Last year, Apache kept its Egyptian operations running despite the bloody uprising in the Arab nation that resulted in the ousting of former Egyptian leader Hosni Mubarak.

The Houston-based company is aggressively expanding its Egyptian production, including oil assets in the Western Desert region purchased off BP PLC (BP, BP.LN) in mid 2010.

“We are going to invest a billion dollars (in Egypt) in 2012; we invested about $1.1 billion in 2011,” he said.

Farris was speaking at the official opening of Apache’s A$1.1 billion Devil Creek gas processing plant, in the remote Pilbara region of Western Australia.

The plant’s gas will mostly power energy-hungry mining operations in the area, many of which are expanding to satisfy Chinese demand for iron ore and other commodities.

Devil Creek, which is owned 55% by Apache and 45% by Australia’s Santos Ltd. (STO.AU, SSLTY), is designed to process 200 million cubic feet of gas a day, along with 1,000 barrels of condensate, a type of light oil.

The plant is part of Apache’s broader expansion of oil and gas production in Australia.

The company plans to spend around A$1.8 billion in the country in 2012, up from A$1 billion last year, said Tom Maher, Apache’s Australian managing director.

Its big capital projects include funding of a minority stake in Chevron Corp.’s (CVX) US$29 billion Wheatstone gas export project, which was approved for development last year.

# DATA SECTION:
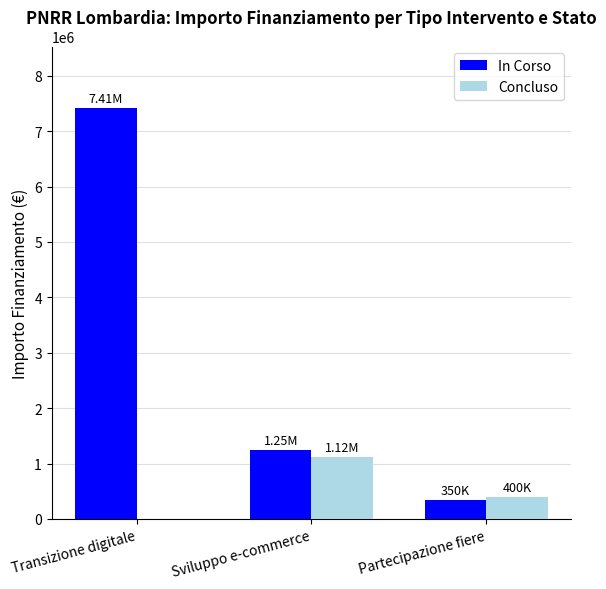

How many Concluso values are between 0 and 1120000?

3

# REQUIRED WORK:
Please write out everything in the Apache passage above from "The company plans" down to "development last year.", without changing a word.

# ANSWER:
The company plans to spend around A$1.8 billion in the country in 2012, up from A$1 billion last year, said Tom Maher, Apache’s Australian managing director.

Its big capital projects include funding of a minority stake in Chevron Corp.’s (CVX) US$29 billion Wheatstone gas export project, which was approved for development last year.